- Task goal: Please reproduce, word for word, the stretch from "true|false. Whether a" through "Since 6.5.0 Introduced." in the base_class_next_token() reference page below.

- Supplied passage:
++++++++++++++++++++

WP_HTML_Tag_Processor::base_class_next_token()privateWP 6.5.0

Internal method which finds the next token in the HTML document.

This method is a protected internal function which implements the logic for finding the next token in a document. It exists so that the parser can update its state without affecting the location of the cursor in the document and without triggering subclass methods for things like next_token(), e.g. when applying patches before searching for the next token.

Method of the class: WP_HTML_Tag_Processor{}

Internal function — this function is designed to be used by the kernel itself. It is not recommended to use this function in your code.

No Hooks.

Return

true|false. Whether a token was parsed.

Usage

// private - for code of main (parent) class only
$result = $this->base_class_next_token(): bool;

Changelog

Since 6.5.0 Introduced.

WP_HTML_Tag_Processor::base_class_next_token() code WP 6.7.1

private function base_class_next_token(): bool {
	$was_at = $this->bytes_already_parsed;
	$this->after_tag();

	// Don't proceed if there's nothing more to scan.
	if (
		self::STATE_COMPLETE === $this->parser_state ||
		self::STATE_INCOMPLETE_INPUT === $this->parser_state
	) {
		return false;
	}

	/*
	 * The next step in the parsing loop determines the parsing state;
	 * clear it so that state doesn't linger from the previous step.
	 */
	$this->parser_state = self::STATE_READY;

	if ( $this->bytes_already_parsed >= strlen( $this->html ) ) {
		$this->parser_state = self::STATE_COMPLETE;
		return false;
	}

	// Find the next tag if it exists.

++++++++++++++++++++

- Entries supplied:
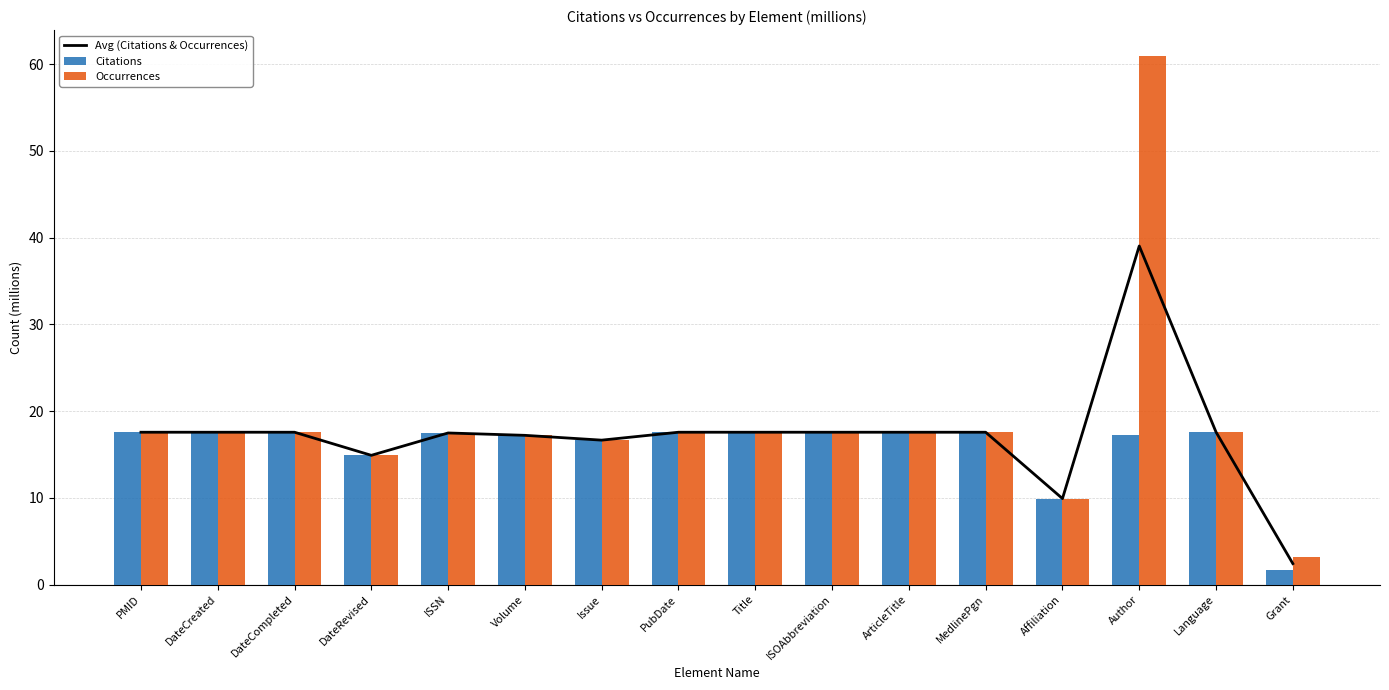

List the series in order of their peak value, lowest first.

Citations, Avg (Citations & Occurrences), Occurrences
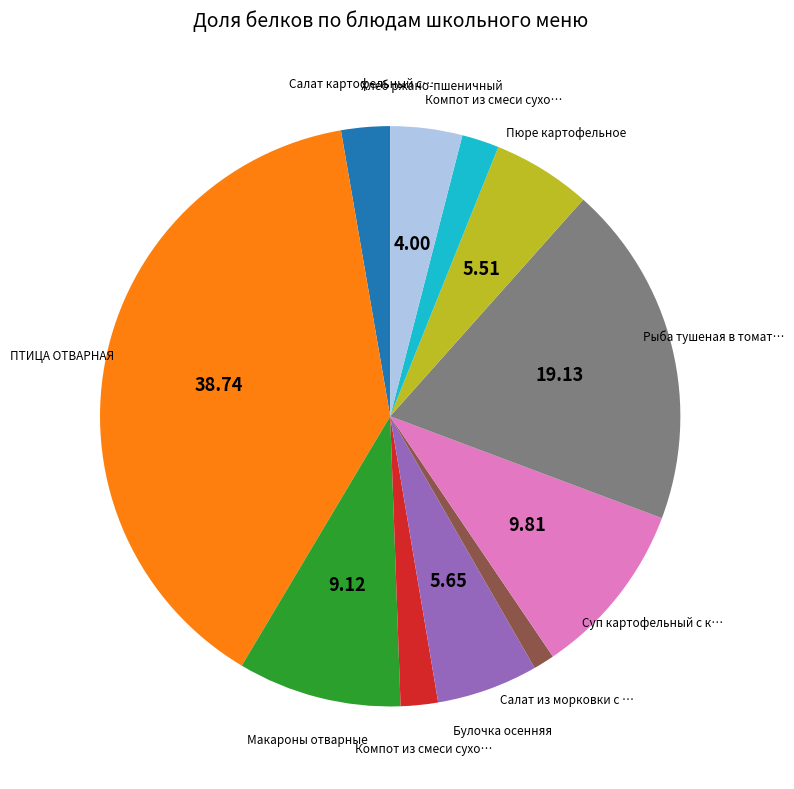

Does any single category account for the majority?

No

++++++++++++++++++++

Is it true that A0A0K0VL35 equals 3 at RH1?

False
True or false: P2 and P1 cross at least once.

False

++++++++++++++++++++

- Expected answer:
true|false. Whether a token was parsed.

Usage

// private - for code of main (parent) class only
$result = $this->base_class_next_token(): bool;

Changelog

Since 6.5.0 Introduced.